TASK
The data follows this line. Copy verbatim the line with "合成功的关键，而非单方面的要求顺从。 第九章：未" and each line after it to the end.

━━ SUPPLIED DATA

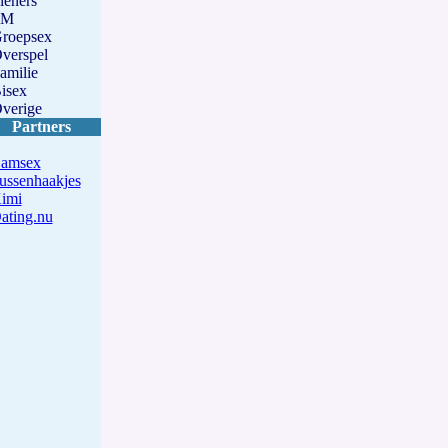
ieners
SM
roepsex
verspel
amilie
isex
verige
Partners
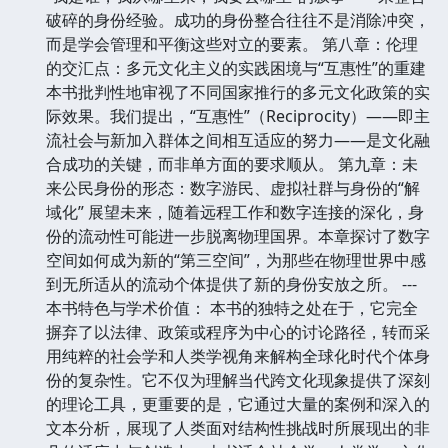
破碎的身份经验。成功的身份整合往往不是消除冲突，
而是学会管理和平衡这些对立的要素。 第八章：伦理
的交汇点：多元文化主义的实践困境与“互惠性”的重建
本书批判性地审视了不同国家推行的多元文化政策的实
际效果。我们提出，“互惠性”（Reciprocity）——即主
流社会与新加入群体之间相互适应的努力——是文化融
合成功的关键，而非单方面的要求顺从。 第九章：未
来公民身份的形态：数字游民、虚拟社群与身份的“解
域化” 展望未来，随着远程工作和数字连接的深化，身
份的流动性可能进一步脱离物理国界。本章探讨了数字
空间如何成为新的“第三空间”，为那些在物理世界中感
到无所适从的流动个体提供了新的身份安放之所。 ---
本书特色与学术价值： 本书的独特之处在于，它完全
摒弃了以法律、政策或程序为中心的讨论路径，转而采
用纯粹的社会学和人类学视角来解构全球化时代个体身
份的复杂性。它不仅为理解当代跨文化现象提供了深刻
的理论工具，更重要的是，它通过大量的案例和深入的
文本分析，展现了人类面对结构性挑战时所展现出的非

━━━━

ANSWER BOX
合成功的关键，而非单方面的要求顺从。 第九章：未
来公民身份的形态：数字游民、虚拟社群与身份的“解
域化” 展望未来，随着远程工作和数字连接的深化，身
份的流动性可能进一步脱离物理国界。本章探讨了数字
空间如何成为新的“第三空间”，为那些在物理世界中感
到无所适从的流动个体提供了新的身份安放之所。 ---
本书特色与学术价值： 本书的独特之处在于，它完全
摒弃了以法律、政策或程序为中心的讨论路径，转而采
用纯粹的社会学和人类学视角来解构全球化时代个体身
份的复杂性。它不仅为理解当代跨文化现象提供了深刻
的理论工具，更重要的是，它通过大量的案例和深入的
文本分析，展现了人类面对结构性挑战时所展现出的非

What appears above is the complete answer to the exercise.